» Provided material:
*** Begin section ***
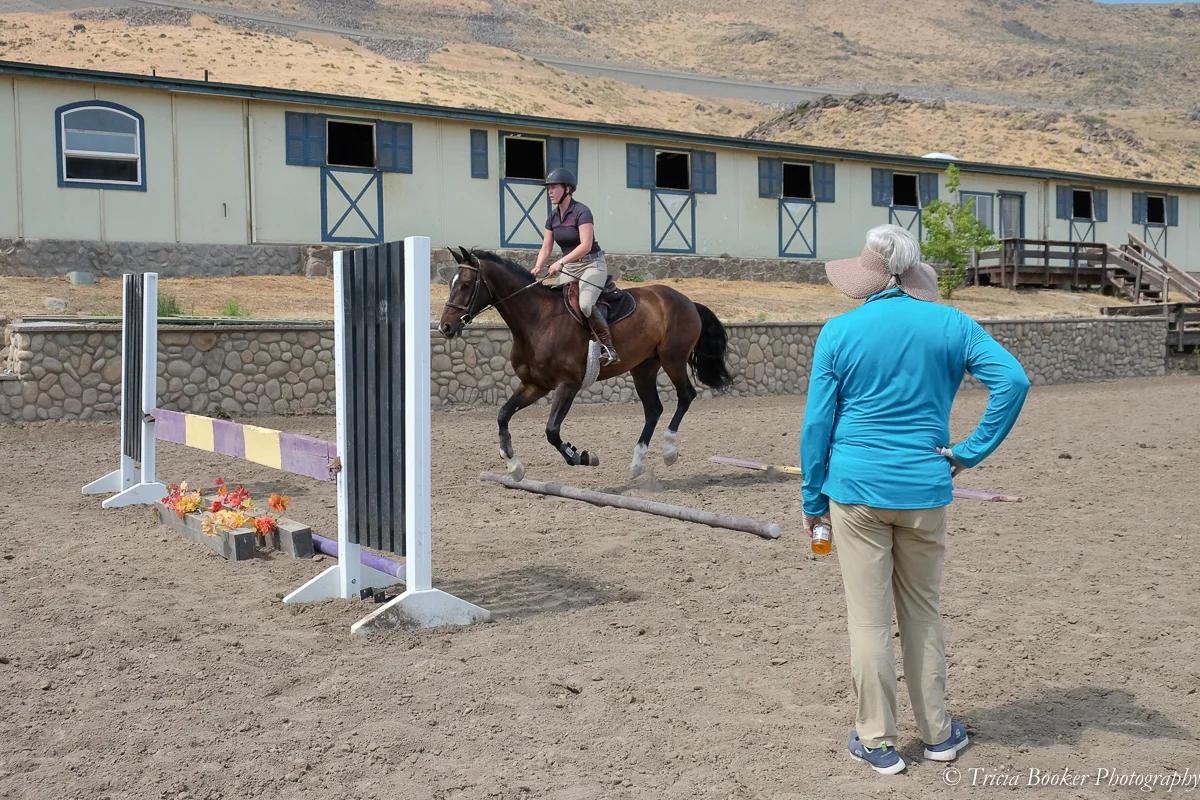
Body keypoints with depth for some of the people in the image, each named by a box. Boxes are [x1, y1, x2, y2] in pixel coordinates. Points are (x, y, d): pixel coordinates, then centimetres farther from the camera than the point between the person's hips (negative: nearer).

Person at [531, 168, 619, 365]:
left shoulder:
*** End section ***
» Problem requirements: Copy every line of the listing above without changing anything, but leave out the picture.

» Response box:
Body keypoints with depth for some of the people in the image, each named by a box. Boxes are [x1, y1, x2, y2] in pixel coordinates. Points are (x, y, d): pixel coordinates, then centimetres farther from the camera than the point between the person's hips (negative: nearer).

Person at [531, 168, 619, 365]:
left shoulder:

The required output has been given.